CGG Taps PC Clustering in Oil Hunt

By 2020, experts say, worldwide demand for oil will truly begin to outstrip supply and prices will skyrocket. We’re running out. Anxious fuel companies want to suck as much oil from existing wells as they can, and don’t want to waste time puncturing new ground that won’t produce. PDF Download

To find good places to drill, ChevronTexaco, ExxonMobil and others need data; it often comes from third-party research firms such as Houston-based CGG Americas. In one common test, scientists with vibrating trucks and air guns spend several days shooting hundreds of thousands of sound waves into land and undersea terrain to find out what’s underneath. They record how the waves travel over several square miles—where they meet obstructions, where they dissipate, how they echo.

CGG Americas then feeds the resulting terabytes of data into its proprietary software to create images of the geophysical action. To help guide drillers, the pictures can be manipulated to show layers, cross-sections, cubes or other three-dimensional representations. Time lapses also can be added to make predictions about oil reserves.

Historically, supercomputers—costing millions of dollars each—did that complicated computing work. But since 2000, CGG Americas has used a giant cluster of much less-expensive Dell PCs running the Linux operating system.

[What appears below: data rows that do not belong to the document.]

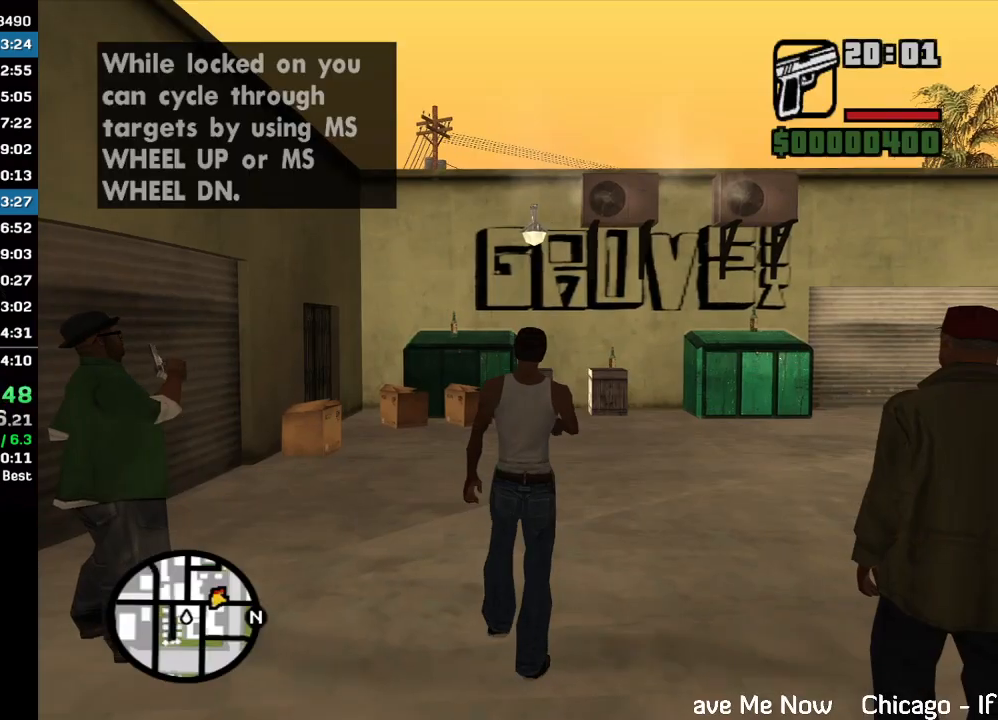
{"keys": [], "mouse": ["right"], "events": [[167, "w", "up"]]}
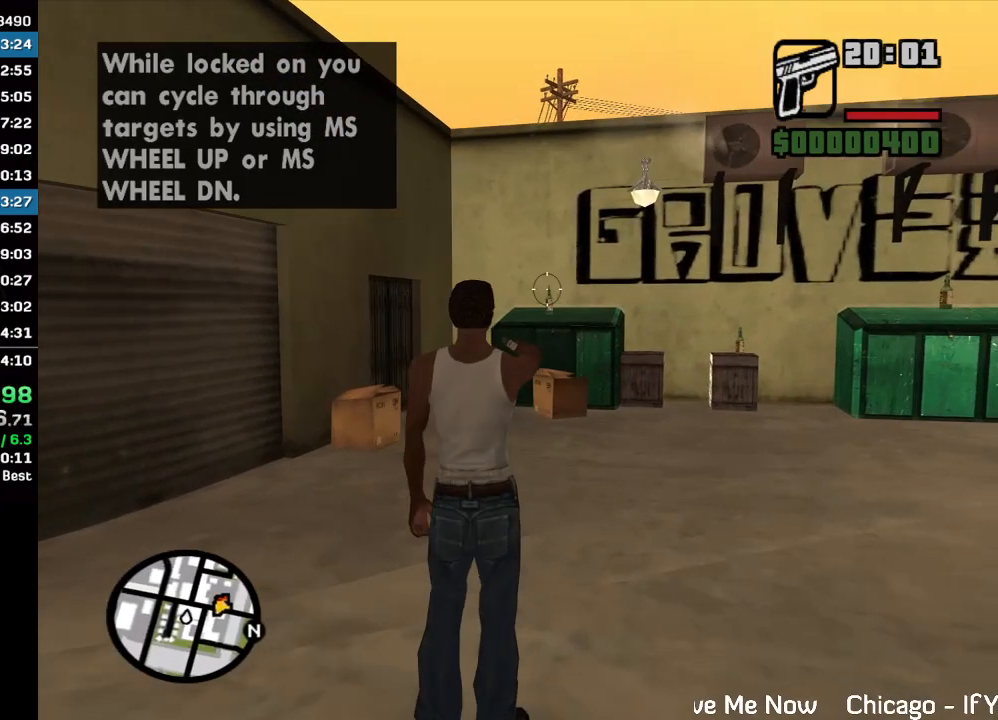
{"keys": [], "mouse": ["right"], "events": [[467, "mouse_left", "down"], [500, "mouse_left", "up"]]}
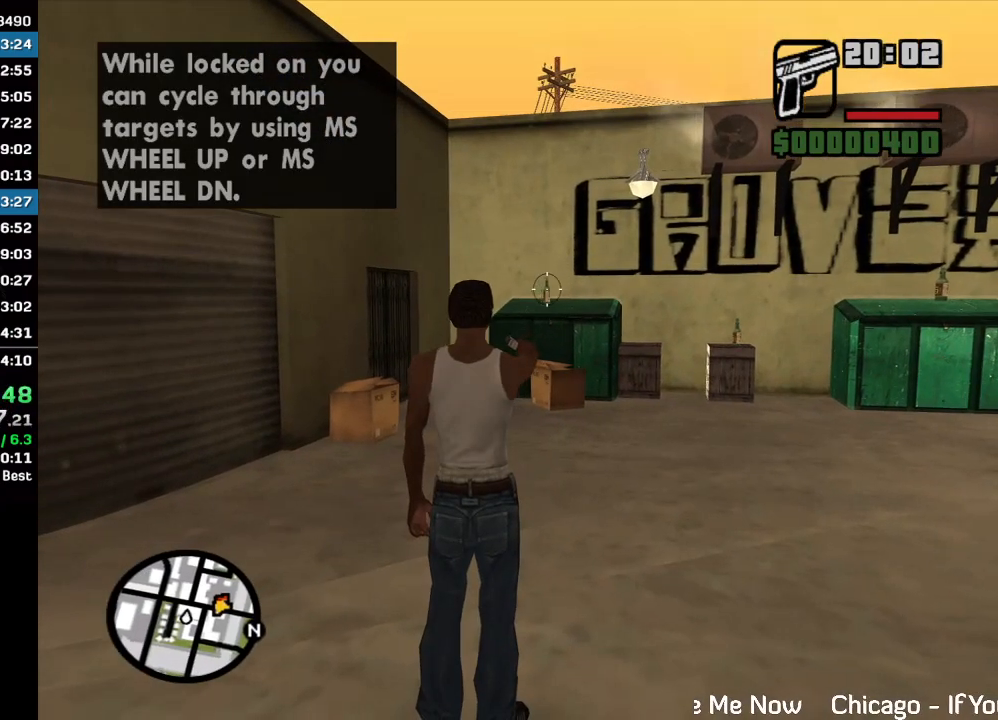
{"keys": [], "mouse": ["right"], "events": [[33, "w", "down"], [133, "w", "up"]]}
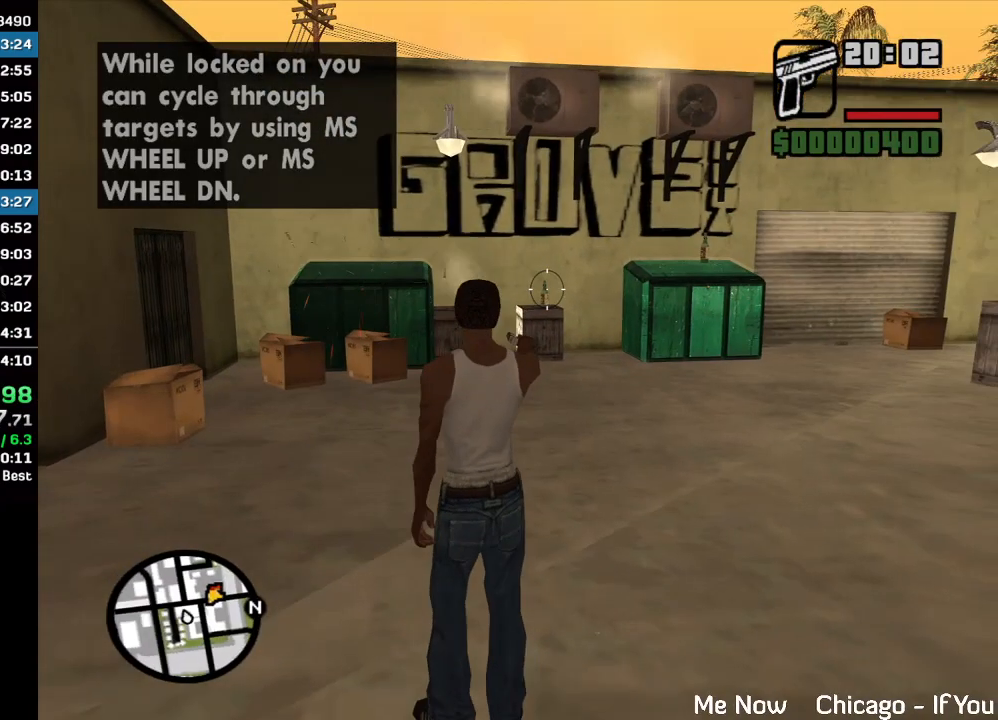
{"keys": [], "mouse": ["right"], "events": [[267, "mouse_left", "down"], [333, "mouse_left", "up"]]}
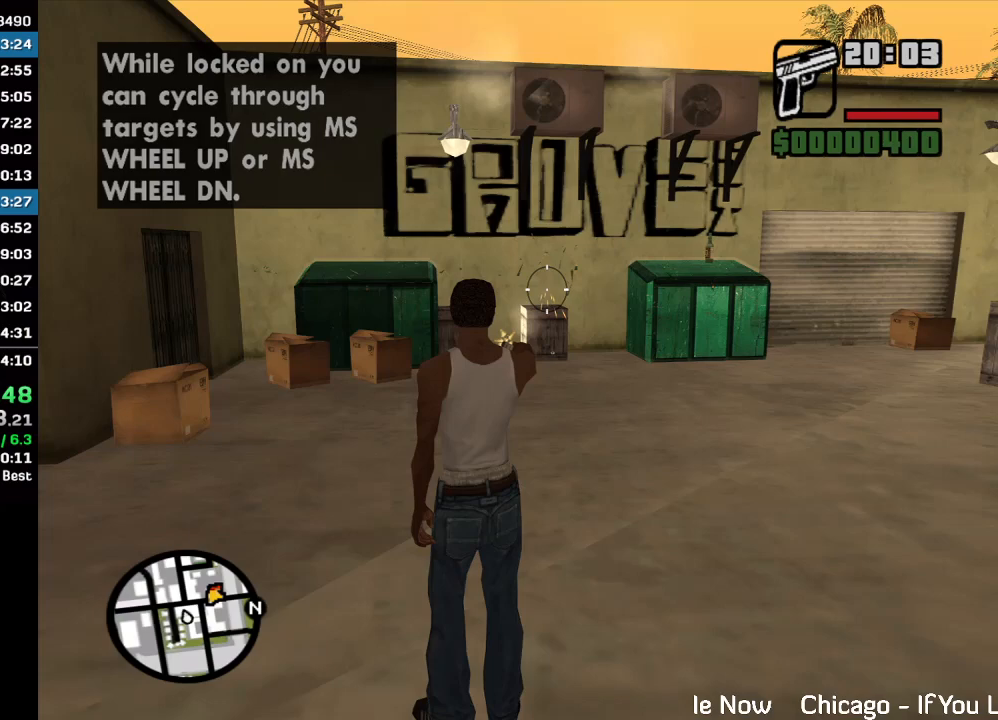
{"keys": [], "mouse": ["right"], "events": [[67, "w", "down"], [167, "w", "up"]]}
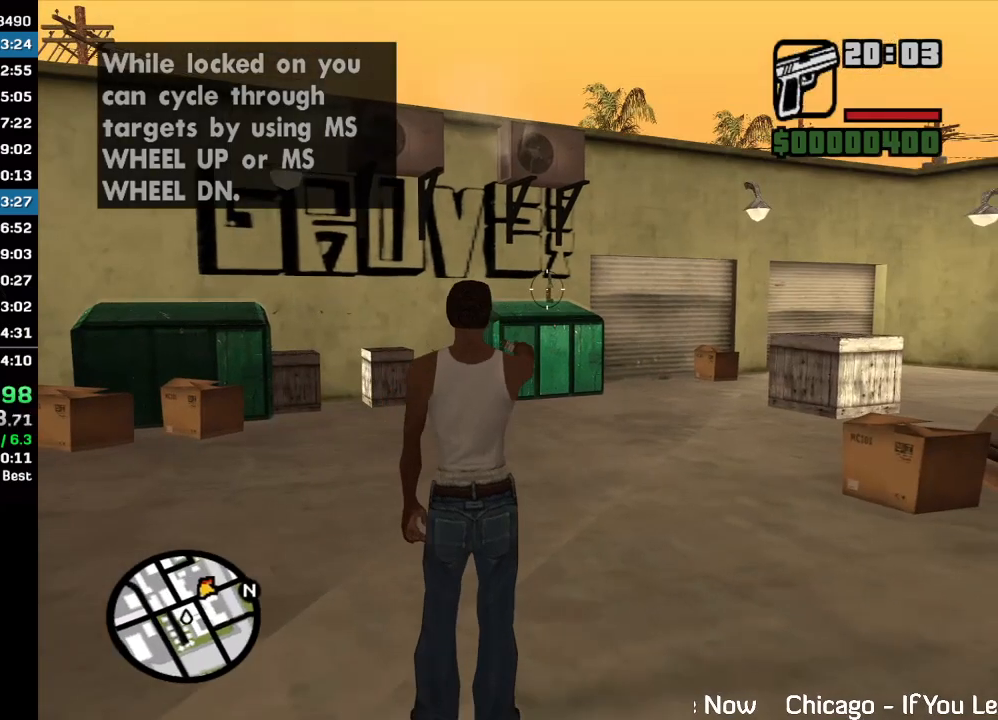
{"keys": [], "mouse": ["left", "right"], "events": [[100, "mouse_left", "down"], [200, "mouse_left", "up"], [433, "mouse_left", "down"]]}
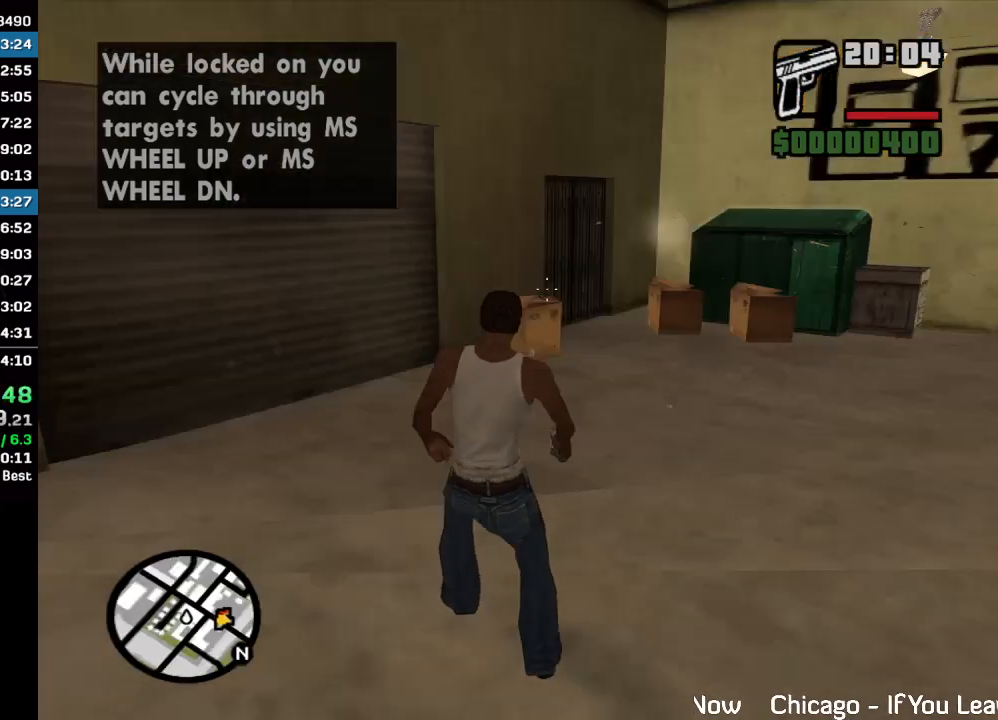
{"keys": [], "mouse": ["left", "right"], "events": []}
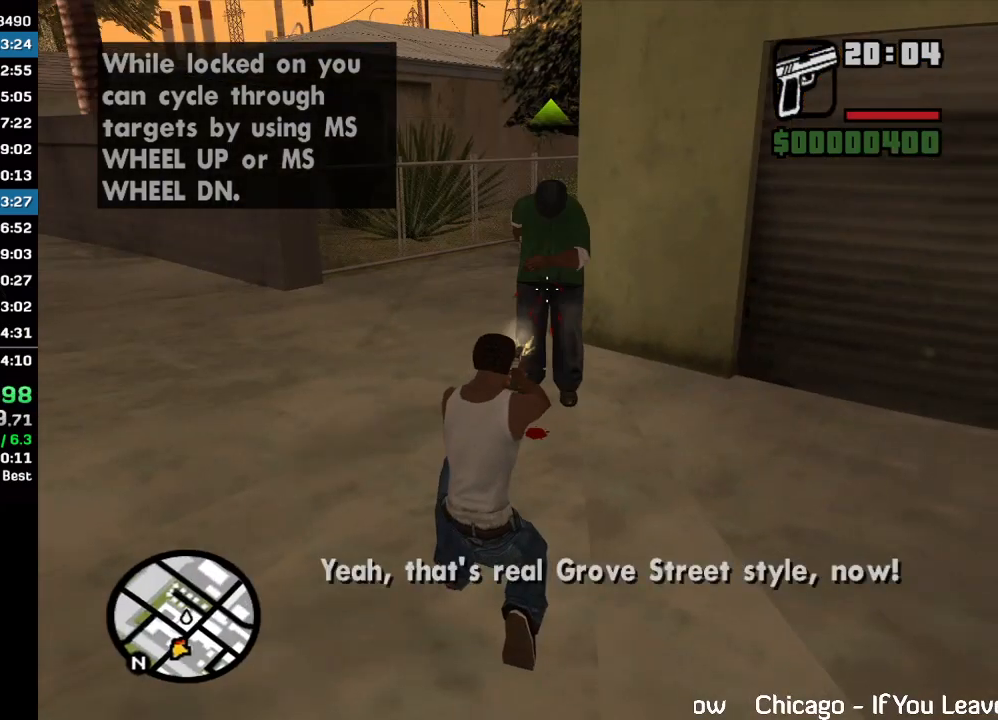
{"keys": [], "mouse": ["left", "right"], "events": []}
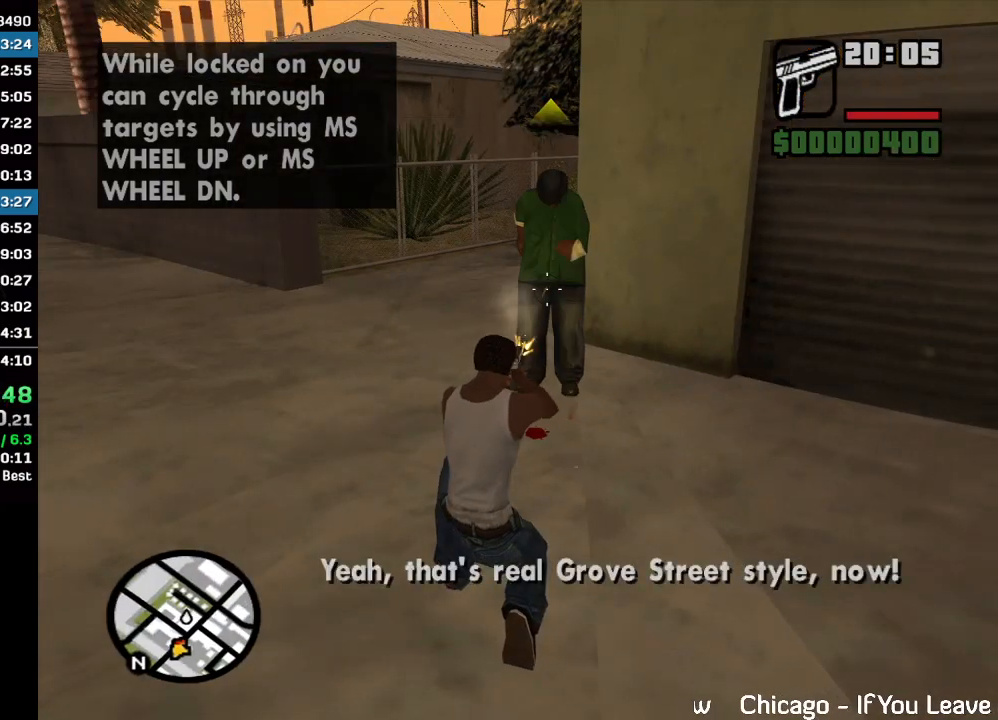
{"keys": [], "mouse": ["left", "right"], "events": []}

A cluster is a group of small computers that, when linked by a network and managed centrally, can act as one very powerful computer. At CGG Americas, nearly 3,000 Dell PC servers—each with two CPUs, for a total of about 6,000 processors—are connected in a cluster that crunches the same amount of seismic data as the company’s old supercomputers. But the cluster does it more quickly and cheaply.

Even if a company must buy thousands of processors to attain the raw power of a supercomputer, making the switch often makes financial sense. First, the price per processor is far less in a cluster. For example, an IBM Regatta, which is a supercomputer-class Unix machine with 64 processors that CGG Americas used in the late 1990s, cost the company $1.5 million to $2 million. Two years ago, by comparison, CGG Americas paid Dell $830,000 for an initial cluster of 256 machines, or 512 processors. That’s about $31,250 per processor for the supercomputer compared to $1,621 per processor for the cluster.Second, clusters built well are more reliable than supercomputers and therefore can get real work done faster. True, no standard formula exists for calculating how many PC processors it takes to replace a given supercomputer. The most important variable is whether your critical software applications can be reworked to perform across many distributed processors. In a cluster, a computing job is split up, with different pieces allocated to different processors. After each of these sub-job runs, the results are combined to yield finished data output.

With its supercomputer, once CGG Americas launched a particular seismic computing job, it had to be continuous. Any disruptions, such as a processor failing, meant starting over. Jobs therefore took a few months to finish. The cluster, however, has built-in fail-over processors so that if one CPU crashes, others kick in to take over its workload.